The above description is only a preferred embodiment of the present invention and is not intended to limit the present invention, and various modifications and changes may be made by those skilled in the art. Any modification, equivalent replacement, or improvement made within the spirit and principle of the present invention should be included in the protection scope of the present invention.

Claims (10)

1. The positive pole piece is characterized by comprising a body and a simple substance metal layer coated on the surface of the body.

2. The positive electrode plate of claim 1, wherein the purity of the elemental metal in the elemental metal layer is 99.99% -99.999%.

3. The positive electrode sheet according to claim 2, wherein the elemental metal is selected from any one or more of the following: silver, copper, lead, tin, iron, zinc or aluminum.

4. The positive electrode sheet according to any one of claims 1 to 3, wherein the thickness of the elemental metal layer is 1 to 500 nm.

5. The positive electrode plate as claimed in claim 4, wherein the material of the body comprises a positive active material, conductive carbon and a binder.

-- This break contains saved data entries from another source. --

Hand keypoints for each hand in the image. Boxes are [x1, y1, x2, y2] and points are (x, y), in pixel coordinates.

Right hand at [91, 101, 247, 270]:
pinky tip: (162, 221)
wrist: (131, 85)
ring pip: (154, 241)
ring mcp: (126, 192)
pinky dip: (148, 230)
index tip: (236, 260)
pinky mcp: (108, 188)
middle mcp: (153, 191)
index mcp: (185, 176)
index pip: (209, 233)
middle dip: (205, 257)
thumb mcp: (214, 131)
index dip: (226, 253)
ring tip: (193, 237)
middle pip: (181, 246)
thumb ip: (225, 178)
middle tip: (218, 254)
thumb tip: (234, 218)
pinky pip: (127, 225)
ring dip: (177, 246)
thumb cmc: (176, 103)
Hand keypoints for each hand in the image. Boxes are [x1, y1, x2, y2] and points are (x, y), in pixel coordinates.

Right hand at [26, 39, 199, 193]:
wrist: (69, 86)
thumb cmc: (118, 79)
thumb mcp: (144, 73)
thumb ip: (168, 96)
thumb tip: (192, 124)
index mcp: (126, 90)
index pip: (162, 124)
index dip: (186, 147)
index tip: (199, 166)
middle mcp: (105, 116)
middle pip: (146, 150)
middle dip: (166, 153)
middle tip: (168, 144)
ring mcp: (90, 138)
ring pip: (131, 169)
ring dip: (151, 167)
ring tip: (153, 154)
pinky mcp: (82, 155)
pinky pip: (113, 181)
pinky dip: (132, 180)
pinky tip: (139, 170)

6. A preparation method of a positive pole piece is characterized by comprising the following steps:

providing a body of the positive pole piece,

and coating a simple substance metal layer on the surface of the body to obtain the positive pole piece.

7. The production method according to claim 6, wherein the elemental metal layer is coated on the surface of the body by a vacuum evaporation method, a sputtering film formation method, or an electron beam evaporation method;

preferably, the purity of the single metal in the single metal layer is 99.99-99.999%;

preferably, the elemental metal is selected from any one or more of: silver, copper, lead, tin, iron, zinc or aluminum;

preferably, the thickness of the elementary metal layer is 1-500 nm.

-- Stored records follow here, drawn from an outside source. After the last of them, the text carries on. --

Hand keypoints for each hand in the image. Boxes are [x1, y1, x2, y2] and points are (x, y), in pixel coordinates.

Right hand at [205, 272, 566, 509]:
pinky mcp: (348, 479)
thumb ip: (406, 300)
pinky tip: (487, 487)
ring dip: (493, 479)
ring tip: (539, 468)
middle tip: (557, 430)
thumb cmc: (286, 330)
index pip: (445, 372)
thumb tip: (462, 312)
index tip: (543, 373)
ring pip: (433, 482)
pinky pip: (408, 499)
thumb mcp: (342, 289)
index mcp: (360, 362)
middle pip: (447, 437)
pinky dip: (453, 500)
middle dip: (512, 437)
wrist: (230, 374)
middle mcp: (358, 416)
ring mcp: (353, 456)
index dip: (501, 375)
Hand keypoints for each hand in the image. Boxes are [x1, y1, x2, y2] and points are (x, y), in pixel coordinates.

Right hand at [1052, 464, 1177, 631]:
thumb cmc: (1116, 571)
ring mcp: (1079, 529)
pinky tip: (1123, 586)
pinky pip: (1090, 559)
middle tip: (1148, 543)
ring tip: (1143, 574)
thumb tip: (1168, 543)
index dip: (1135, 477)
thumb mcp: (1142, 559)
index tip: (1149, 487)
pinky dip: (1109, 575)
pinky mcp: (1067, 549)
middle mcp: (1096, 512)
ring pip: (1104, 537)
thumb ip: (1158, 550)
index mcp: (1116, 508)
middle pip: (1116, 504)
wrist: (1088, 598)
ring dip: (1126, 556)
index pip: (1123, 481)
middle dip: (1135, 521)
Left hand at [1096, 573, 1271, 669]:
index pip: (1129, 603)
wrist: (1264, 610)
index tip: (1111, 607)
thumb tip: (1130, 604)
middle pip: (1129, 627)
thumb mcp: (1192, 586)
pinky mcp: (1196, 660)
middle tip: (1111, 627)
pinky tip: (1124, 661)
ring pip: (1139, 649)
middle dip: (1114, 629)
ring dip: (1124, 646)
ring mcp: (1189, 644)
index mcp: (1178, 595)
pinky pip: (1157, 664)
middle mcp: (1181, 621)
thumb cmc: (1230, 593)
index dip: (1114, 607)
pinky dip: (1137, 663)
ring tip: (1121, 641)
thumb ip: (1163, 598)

8. The preparation method of claim 7, wherein the step of coating the surface of the body with an elemental metal layer by using the vacuum evaporation method to obtain the positive electrode piece comprises the following steps:

attaching the body to a position of a vapor plating mask plate, placing an evaporation boat and the elementary metal to be evaporated at the position of an evaporation source, performing vapor plating in a vacuum state of a cavity of vapor plating equipment, and cooling after the vapor plating to obtain the positive pole piece;

preferably, the evaporation rate of the vacuum evaporation method is

Preferably, the degree of vacuum of the vacuum state is 10^-3-10^-5Pa。

9. The method of claim 7 or 8, wherein providing the body of the positive electrode sheet comprises:

preparing a positive active substance, conductive carbon and a binder into slurry;

coating the slurry on a positive current collector to obtain a positive pole piece precursor;

drying and rolling the positive pole piece precursor in sequence to obtain a body of the positive pole piece;

preferably, the solvent of the binder is an NMP solution;

preferably, the mass content of the positive active material in the body of the positive pole piece is 85-99%;

preferably, the mass content of the binder in the body of the positive pole piece is 0.5-14.5%;

preferably, the mass content of the conductive carbon in the body of the positive pole piece is 0.5-14.5%.

10. A battery, which comprises a positive pole piece, and is characterized in that the positive pole piece is the positive pole piece in any one of claims 1 to 5 or the positive pole piece prepared by the preparation method in any one of claims 6 to 9.